Suasana belajar yang komunikatif seperti berdialog, berpendapat dan berdiskusi, ternyata sangat memotivasi para peserta didik untuk ikut mengeluarkan pendapat dan berpartisipasi dalam diskusi. Mayoritas dari mereka merasa termotivasi karena melihat beberapa temannya mengeluarkan pendapat dan juga mendapatkan apresiasi dari pendidik. Apresiasi disini memiliki peranan penting untuk membuat siswa lebih bersemangat lagi. Jikalau kegiatan dikelas sudah dibiasakan komunikatif seperti ini, maka tidak menutup kemungkinan jika para siswanya akan terbiasa untuk berbicara didepan khalayak umum, bisa dipastikan jika mereka terbiasa berbicara didepan kelas, maka rasa gugup untuk melakukan public speaking dimanapun itu akan sirna seketika.
Satu hal lagi yang penting disini adalah memberikan kesempatan kepada siswa untuk mengikuti kegiatan keorganisasian. Banyak orang diluar sana yang mungkin memberikan statement buruk mengenai kegiatan organisasi, mereka mengatakan jika organisasi hanyalah kegiatan yang membuang waktu dan tidak memeliki feedback apa apa untuk kita. Stigma negatif seperti ini sudah semestinya dihilangkan dari benak para siswa, karena hal seperti ini ternyata bisa mempengaruhi pandangan siswa tentang organisasi.
Sebagai mahasiswa saya mengakui jika pada awalnya kegiatan organisasi memang terlihat seperti membuang waktu saja, tetapi setelah saya ikut dalam beberapa program kerja dengan berbagai macam problematika yang ada, saya menjadi sadar bahwasanya organisasi bukan seperti apa yang dibicarakan oleh orang-orang, saya merasa bisa memanage waktu, membiasakan untuk mengutarakan pendapat saat rapat, belajar untuk bekerja dalam tim dan masih banyak lagi. Oleh karena itu, sudah seharusnya bagi lembaga pendidikan untuk terus berusaha menghapus stigma negatif yang ada di benak para pelajar.

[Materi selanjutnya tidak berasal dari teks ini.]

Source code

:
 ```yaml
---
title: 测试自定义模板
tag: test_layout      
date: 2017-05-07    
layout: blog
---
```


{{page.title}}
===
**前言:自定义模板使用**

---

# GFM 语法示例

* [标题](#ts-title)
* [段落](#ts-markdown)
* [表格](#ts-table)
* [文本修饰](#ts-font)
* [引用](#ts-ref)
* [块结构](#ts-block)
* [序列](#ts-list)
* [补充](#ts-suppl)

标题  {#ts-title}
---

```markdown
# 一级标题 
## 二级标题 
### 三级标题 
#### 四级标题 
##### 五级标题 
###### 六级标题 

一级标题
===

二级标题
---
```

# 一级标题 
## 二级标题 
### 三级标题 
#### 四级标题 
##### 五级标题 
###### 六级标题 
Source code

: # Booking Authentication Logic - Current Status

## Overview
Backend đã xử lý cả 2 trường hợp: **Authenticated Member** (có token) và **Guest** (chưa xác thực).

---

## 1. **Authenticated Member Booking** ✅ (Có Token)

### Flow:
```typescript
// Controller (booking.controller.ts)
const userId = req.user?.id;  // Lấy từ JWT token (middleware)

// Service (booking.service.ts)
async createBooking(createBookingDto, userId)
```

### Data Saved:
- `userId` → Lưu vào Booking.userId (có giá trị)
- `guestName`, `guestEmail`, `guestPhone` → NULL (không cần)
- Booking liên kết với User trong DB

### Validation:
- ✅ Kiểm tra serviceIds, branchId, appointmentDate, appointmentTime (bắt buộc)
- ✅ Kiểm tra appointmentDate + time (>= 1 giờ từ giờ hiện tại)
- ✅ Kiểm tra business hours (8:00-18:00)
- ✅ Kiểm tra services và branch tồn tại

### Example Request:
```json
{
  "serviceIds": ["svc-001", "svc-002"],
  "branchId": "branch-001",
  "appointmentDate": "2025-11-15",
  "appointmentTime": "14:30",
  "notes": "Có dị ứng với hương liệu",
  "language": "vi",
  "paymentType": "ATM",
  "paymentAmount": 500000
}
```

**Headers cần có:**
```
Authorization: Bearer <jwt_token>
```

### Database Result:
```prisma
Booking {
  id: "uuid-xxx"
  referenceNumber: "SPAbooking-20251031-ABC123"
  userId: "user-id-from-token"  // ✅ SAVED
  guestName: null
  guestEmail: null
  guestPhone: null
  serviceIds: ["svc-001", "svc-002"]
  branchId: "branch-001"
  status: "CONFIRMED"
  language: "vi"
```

Kemampuan public speaking yang baik akan menjadi bekal masa depan bagi peserta didik untuk bergaul dalam komunitas, organisasi atau saat mereka ingin melanjutkan pendidikan ke jenjang yang lebih tinggi. Siswa atau mahasiswa yang aktif dalam organisasi kesiswaan atau organisasi kemahasiswaan pada umumnya harus memiliki kemapuan public speaking yang baik karena mereka terbiasa berbicara pada rapat-rapat. Kemampuan public speaking juga memiliki peran penting dalam dunia pekerjaan, baik itu untuk wawancara atau bahkan dalam melakukan rapat. Pengasahan public speaking sudah seharusnya dilakukan mulai dari sekarang, karena jika siswa-siswanya sudah mahir dalam melakukan public speaking maka kesempurnaan pembelajaran di dalam kelas pasti akan tercapai.